Not surprisingly, Vladimir Nabokov's 1955 controversial novel Lolita was met with scathing reviews. The novel tells the story of middle-aged professor Humbert Humbert, who becomes obsessed and later, sexually involved with, a 12-year-old girl. In fact, the novel was turned down by various publishers, who deemed it too controversial. After it was finally printed in 1955, it was called everything from "dull" to "filthy" and "unrestrained pornography." Nevertheless, despite its early controversy, it remains a cultural juggernaut and remains one of the most banned books in America. Here are 20 more books you never knew were banned.
Gone with the Wind
Written by Margaret Mitchell and first published in 1936, Gone with the Wind is a beloved classic. Set in the Civil-War era South, it tells the coming-of-age story of the colorful main character, Scarlett O'Hara. While many readers consider the novel amongst their favorites, not all critics believed that the novel deserved a place on the bookshelf with other Great American Novels; a New York Times 1936 review called the book 1,037-page book "oversized," and that it would be better if it had been edited down to "about 500 pages." The reviewer also calls Mitchell's writing "lively" but "never distinguished," with a "good many questionable touches" to the dialogue.

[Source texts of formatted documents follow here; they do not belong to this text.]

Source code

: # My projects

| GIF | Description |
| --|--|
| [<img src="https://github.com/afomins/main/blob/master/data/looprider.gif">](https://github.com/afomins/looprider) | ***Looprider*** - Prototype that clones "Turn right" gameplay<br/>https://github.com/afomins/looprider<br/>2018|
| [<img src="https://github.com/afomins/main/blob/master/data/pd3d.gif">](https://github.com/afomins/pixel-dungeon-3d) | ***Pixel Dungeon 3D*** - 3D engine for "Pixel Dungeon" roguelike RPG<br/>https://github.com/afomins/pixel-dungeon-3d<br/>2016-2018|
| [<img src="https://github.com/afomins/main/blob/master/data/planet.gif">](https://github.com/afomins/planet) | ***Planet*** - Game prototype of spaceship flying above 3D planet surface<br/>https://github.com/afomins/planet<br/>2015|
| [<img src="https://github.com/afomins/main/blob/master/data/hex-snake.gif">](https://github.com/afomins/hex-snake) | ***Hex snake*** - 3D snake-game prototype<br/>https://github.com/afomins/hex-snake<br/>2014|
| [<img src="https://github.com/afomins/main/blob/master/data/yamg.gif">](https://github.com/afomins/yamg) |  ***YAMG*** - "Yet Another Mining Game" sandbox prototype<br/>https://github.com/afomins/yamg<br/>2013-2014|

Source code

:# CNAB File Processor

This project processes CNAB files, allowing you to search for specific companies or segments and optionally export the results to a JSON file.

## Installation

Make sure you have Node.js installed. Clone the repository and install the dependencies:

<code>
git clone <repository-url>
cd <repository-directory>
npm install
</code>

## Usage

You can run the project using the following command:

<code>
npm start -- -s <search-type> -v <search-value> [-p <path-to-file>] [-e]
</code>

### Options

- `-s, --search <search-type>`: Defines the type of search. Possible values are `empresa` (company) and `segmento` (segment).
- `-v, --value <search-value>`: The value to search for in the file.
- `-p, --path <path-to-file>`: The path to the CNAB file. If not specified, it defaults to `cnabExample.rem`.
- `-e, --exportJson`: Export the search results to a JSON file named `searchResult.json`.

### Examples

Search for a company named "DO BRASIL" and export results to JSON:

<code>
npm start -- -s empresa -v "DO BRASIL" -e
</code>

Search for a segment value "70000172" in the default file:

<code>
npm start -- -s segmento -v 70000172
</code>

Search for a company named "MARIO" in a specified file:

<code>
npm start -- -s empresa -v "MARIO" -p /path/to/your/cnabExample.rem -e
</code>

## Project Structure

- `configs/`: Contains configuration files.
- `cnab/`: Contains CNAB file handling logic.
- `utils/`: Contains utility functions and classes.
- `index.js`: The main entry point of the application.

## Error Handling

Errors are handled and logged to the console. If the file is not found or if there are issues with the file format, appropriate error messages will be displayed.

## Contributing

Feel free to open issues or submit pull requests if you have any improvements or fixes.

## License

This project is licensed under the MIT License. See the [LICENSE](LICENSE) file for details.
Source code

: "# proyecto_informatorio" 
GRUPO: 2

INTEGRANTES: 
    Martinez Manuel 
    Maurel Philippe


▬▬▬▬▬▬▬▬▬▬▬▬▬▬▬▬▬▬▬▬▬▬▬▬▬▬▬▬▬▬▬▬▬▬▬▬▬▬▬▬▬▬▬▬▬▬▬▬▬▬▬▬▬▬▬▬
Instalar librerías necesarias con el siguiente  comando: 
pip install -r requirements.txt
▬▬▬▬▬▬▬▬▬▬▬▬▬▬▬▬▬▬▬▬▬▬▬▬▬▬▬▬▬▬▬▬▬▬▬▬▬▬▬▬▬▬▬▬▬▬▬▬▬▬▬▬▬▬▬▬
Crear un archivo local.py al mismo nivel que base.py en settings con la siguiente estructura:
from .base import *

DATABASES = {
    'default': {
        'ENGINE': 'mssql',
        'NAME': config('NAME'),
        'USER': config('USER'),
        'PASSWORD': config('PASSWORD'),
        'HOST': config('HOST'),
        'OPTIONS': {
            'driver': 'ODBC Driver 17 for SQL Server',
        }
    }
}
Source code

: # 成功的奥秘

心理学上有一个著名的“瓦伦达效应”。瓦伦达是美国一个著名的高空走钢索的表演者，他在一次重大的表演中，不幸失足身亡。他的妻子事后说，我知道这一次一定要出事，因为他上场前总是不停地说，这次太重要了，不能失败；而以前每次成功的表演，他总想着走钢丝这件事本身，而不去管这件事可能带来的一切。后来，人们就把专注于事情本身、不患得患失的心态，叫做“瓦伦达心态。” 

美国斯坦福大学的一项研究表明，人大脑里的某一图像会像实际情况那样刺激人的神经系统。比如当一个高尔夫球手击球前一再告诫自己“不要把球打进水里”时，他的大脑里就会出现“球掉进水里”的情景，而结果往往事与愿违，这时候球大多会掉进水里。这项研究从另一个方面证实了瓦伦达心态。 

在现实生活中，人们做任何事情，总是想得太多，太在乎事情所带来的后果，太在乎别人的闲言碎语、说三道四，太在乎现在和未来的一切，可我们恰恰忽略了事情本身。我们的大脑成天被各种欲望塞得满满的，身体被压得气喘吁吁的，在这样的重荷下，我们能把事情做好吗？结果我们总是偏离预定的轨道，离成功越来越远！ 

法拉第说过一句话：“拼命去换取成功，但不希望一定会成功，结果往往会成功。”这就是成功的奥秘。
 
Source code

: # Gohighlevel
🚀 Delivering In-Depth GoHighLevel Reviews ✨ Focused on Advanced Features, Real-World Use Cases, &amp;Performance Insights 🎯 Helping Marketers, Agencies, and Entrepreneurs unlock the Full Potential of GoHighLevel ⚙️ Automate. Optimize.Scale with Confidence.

Emily Bronte's 1847 novel Wuthering Heights is today considered a classic piece of English literature, inspiring numerous adaptations, both on film and on stage. On the outset, the story appears to be a typical love story between the lovely Catherine and the handsome Heathcliff. However, the novel was not without controversy because of its focus on violence and incest, and early reviews were mixed. While some reviewers praised the story's imaginative writing, others called it "disagreeable" and "inartistic." An 1848 review in the Examiner called the novel, "wild, confused, disjointed, and improbable."
The House at Pooh Corner
It's hard to believe that anyone would consider one of A.A. Milne's classic tales of Pooh Bear and his animal friends to be anything but charming, right? Surprisingly, when the novel was first published in 1926, not everyone found it endearing; in a famous New Yorker essay, critic Dorothy Parker dissects the story's confusing dialogue between Pooh and Piglet, writing sardonically in her "Constant Reader" column, "And…that marks the first place in 'The House at Pooh Corner' at which Tonstant Weader Fwowed up." Ouch. These are the children's books every adult needs to read again.
Where the Wild Things Are
Maurice Sendak's timeless picture book, which tells the story of Max, a young boy who's fantastical imagination takes him on a trek through a jungle adventure, has become a much-loved favorite for children and their parents. Yet, when it was first published in 1963, Publisher's Weekly said that the illustrations were "frightening" and that the storyline was "pointless and confusing." It's safe to say that the book overcame that early criticism—it's sold tens of millions of copies since its first edition, and has spawned numerous film, television, and stage adaptations.